As you saw in the previous section, cookie data is simply name-value pairs stored on your hard disk by a Web site. That is all cookie data is. The Web site stores the data, and later it receives it back. A Web site can only receive the data it has stored on your machine. It cannot look at any other cookie, nor anything else on your machine.
The data moves in the following manner:
- If you type the URL of a Web site into your browser, your browser sends a request to the Web site for the page (see How Web Servers Work for a discussion). For example, if you type the URL http://www.amazon.com into your browser, your browser will contact Amazon's server and request its home page.

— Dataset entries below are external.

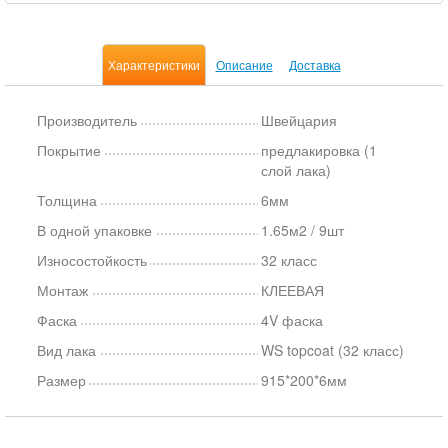
Характеристики
Описание
Доставка
Производитель
Швейцария
Покрытие
предлакировка (1
слой лака)
Толщина
6мм
В одной упаковке
1.65м2 / 9шт
Износостойкость
32 класс
Монтаж
КЛЕЕВАЯ
Фаска
4V фаска
Вид лака
WS topcoat (32 класс)
Размер
915*200*6мм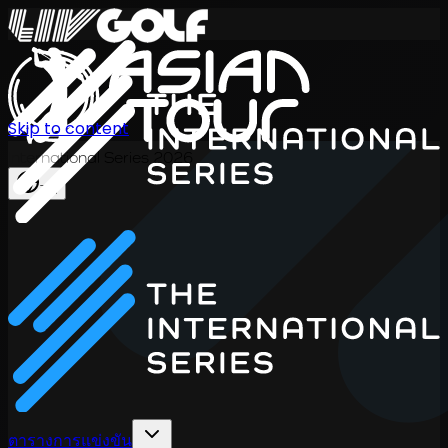
Skip to content
International Series 2026
TH
ตารางการแข่งขัน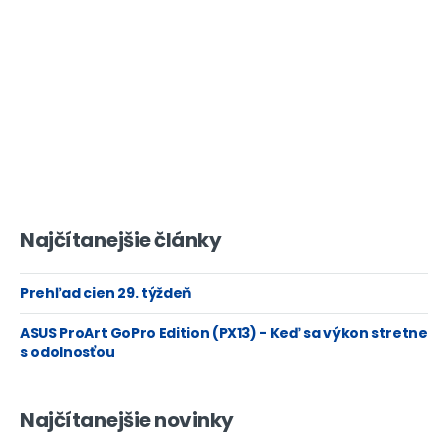
Najčítanejšie články
Prehľad cien 29. týždeň
ASUS ProArt GoPro Edition (PX13) - Keď sa výkon stretne
s odolnosťou
Najčítanejšie novinky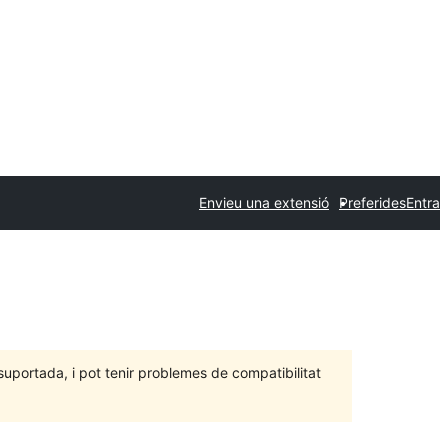
Envieu una extensió
Preferides
Entra
portada, i pot tenir problemes de compatibilitat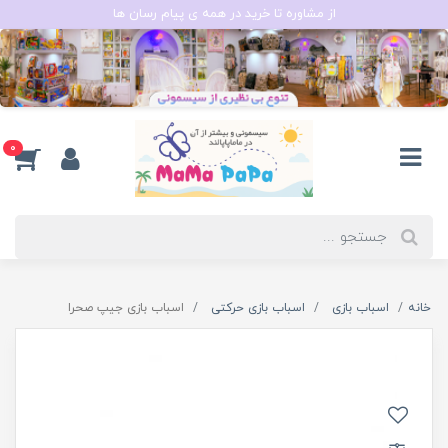
از مشاوره تا خرید در همه ی پیام رسان ها
0
خانه
اسباب بازی
اسباب بازی حرکتی
اسباب بازی جیپ صحرا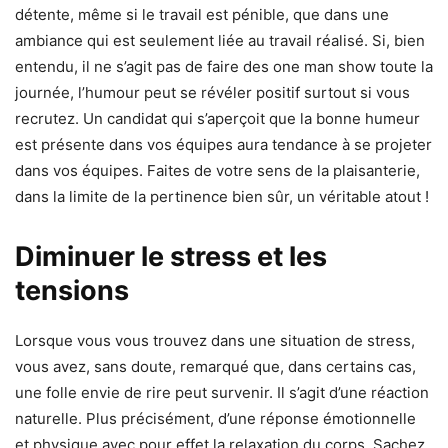
détente, même si le travail est pénible, que dans une
ambiance qui est seulement liée au travail réalisé. Si, bien
entendu, il ne s’agit pas de faire des one man show toute la
journée, l’humour peut se révéler positif surtout si vous
recrutez. Un candidat qui s’aperçoit que la bonne humeur
est présente dans vos équipes aura tendance à se projeter
dans vos équipes. Faites de votre sens de la plaisanterie,
dans la limite de la pertinence bien sûr, un véritable atout !
Diminuer le stress et les
tensions
Lorsque vous vous trouvez dans une situation de stress,
vous avez, sans doute, remarqué que, dans certains cas,
une folle envie de rire peut survenir. Il s’agit d’une réaction
naturelle. Plus précisément, d’une réponse émotionnelle
et physique avec pour effet la relaxation du corps. Sachez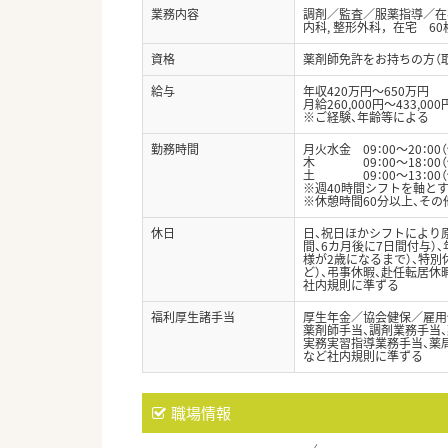
業務内容
調剤／監査／服薬指導／在宅
内科, 整形外科，在宅 60
資格
薬剤師免許をお持ちの方（
給与
年収420万円～650万円
月給260,000円～433,000
※ご経験、年齢等による
勤務時間
月火水金 09：00～20：00
木 09：00～18：00（
土 09：00～13：00（
※週40時間シフトを軸と
※休憩時間60分以上、そ
休日
日、祝日ほかシフトにより原
間、6カ月後に7日間付与）、
様が2歳になるまで）、特別休
ど）、弔事休暇、赴任転居休
社内規則に準ずる
福利厚生諸手当
厚生年金／協会健保／雇用
薬剤師手当、調剤業務手当、
実務実習指導業務手当、薬
など社内規則に準ずる
職場情報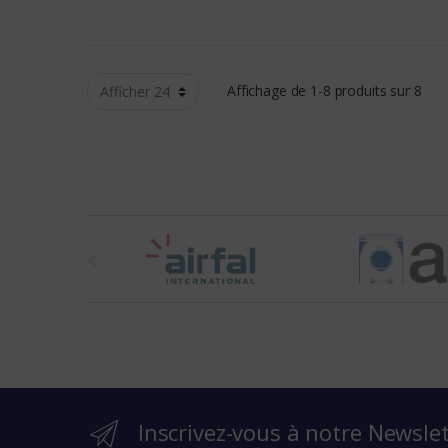
Affichage de 1-8 produits sur 8
t
h
e
b
r
Inscrivez-vous à notre Newsle
a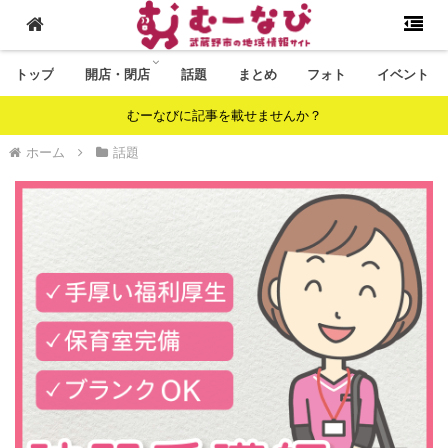
トップ
開店・閉店
話題
まとめ
フォト
イベント
むーなびに記事を載せませんか？
ホーム
話題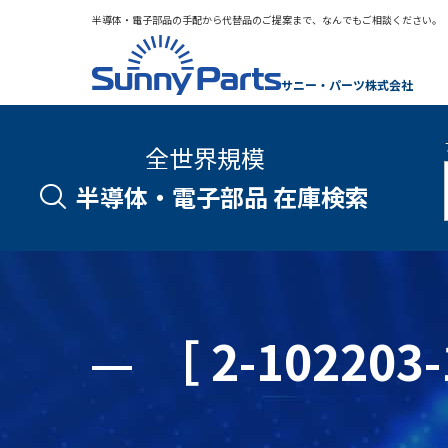
半導体・電子部品の手配から代替品のご提案まで、なんでもご相談ください。
サニー・パーツ株式会社
全世界規模
半導体・電子部品 在庫検索
［ 2-1022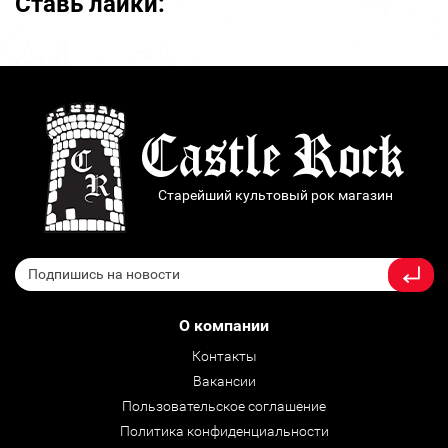
Ставь лайки:
Старейший культовый рок магазин
О компании
Контакты
Вакансии
Пользовательское соглашение
Политика конфиденциальности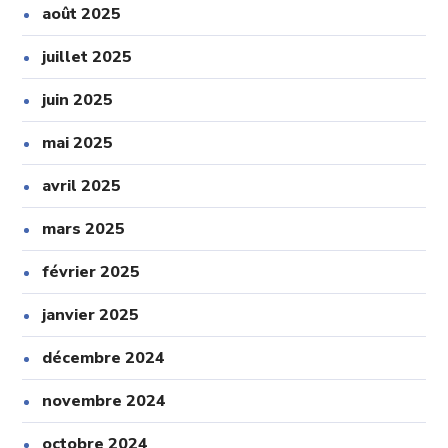
août 2025
juillet 2025
juin 2025
mai 2025
avril 2025
mars 2025
février 2025
janvier 2025
décembre 2024
novembre 2024
octobre 2024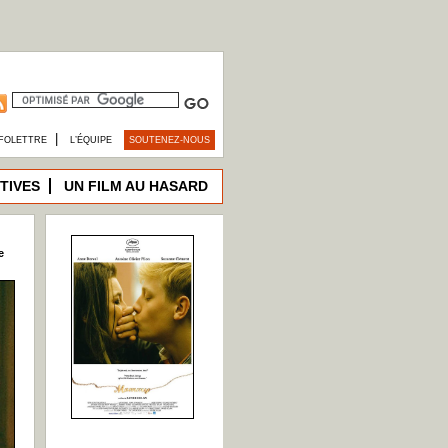
|
FOLETTRE
L’ÉQUIPE
SOUTENEZ-NOUS
TIVES
UN FILM AU HASARD
e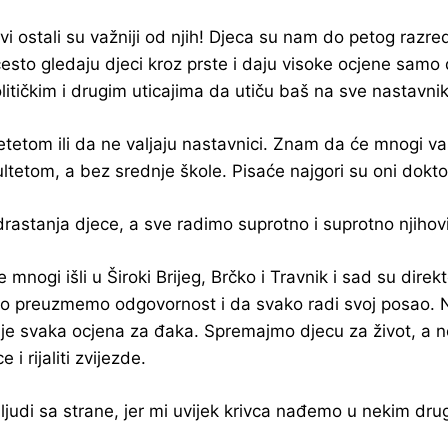
 ostali su važniji od njih! Djeca su nam do petog razreda
 često gledaju djeci kroz prste i daju visoke ocjene sam
 političkim i drugim uticajima da utiču baš na sve nastav
tetom ili da ne valjaju nastavnici. Znam da će mnogi v
kultetom, a bez srednje škole. Pisaće najgori su oni dokt
tanja djece, a sve radimo suprotno i suprotno njihovim i
ogi išli u Široki Brijeg, Brčko i Travnik i sad su direktor
o preuzmemo odgovornost i da svako radi svoj posao. Ne 
a je svaka ocjena za đaka. Spremajmo djecu za život, a 
i rijaliti zvijezde.
ljudi sa strane, jer mi uvijek krivca nađemo u nekim dru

- When the browser does this, it will look on your machine for a cookie file that Amazon has set. If it finds an Amazon cookie file, your browser will send all of the name-value pairs in the file to Amazon's server along with the URL. If it finds no cookie file, it will send no cookie data.
- Amazon's Web server receives the cookie data and the request for a page. If name-value pairs are received, Amazon can use them.
- If no name-value pairs are received, Amazon knows that you have not visited before. The server creates a new ID for you in Amazon's database and then sends name-value pairs to your machine in the header for the Web page it sends. Your machine stores the name-value pairs on your hard disk.
- The Web server can change name-value pairs or add new pairs whenever you visit the site and request a page.
There are other pieces of information that the server can send with the name-value pair. One of these is an expiration date. Another is a path (so that the site can associate different cookie values with different parts of the site).
You have control over this process. You can set an option in your browser so that the browser informs you every time a site sends name-value pairs to you. You can then accept or deny the values.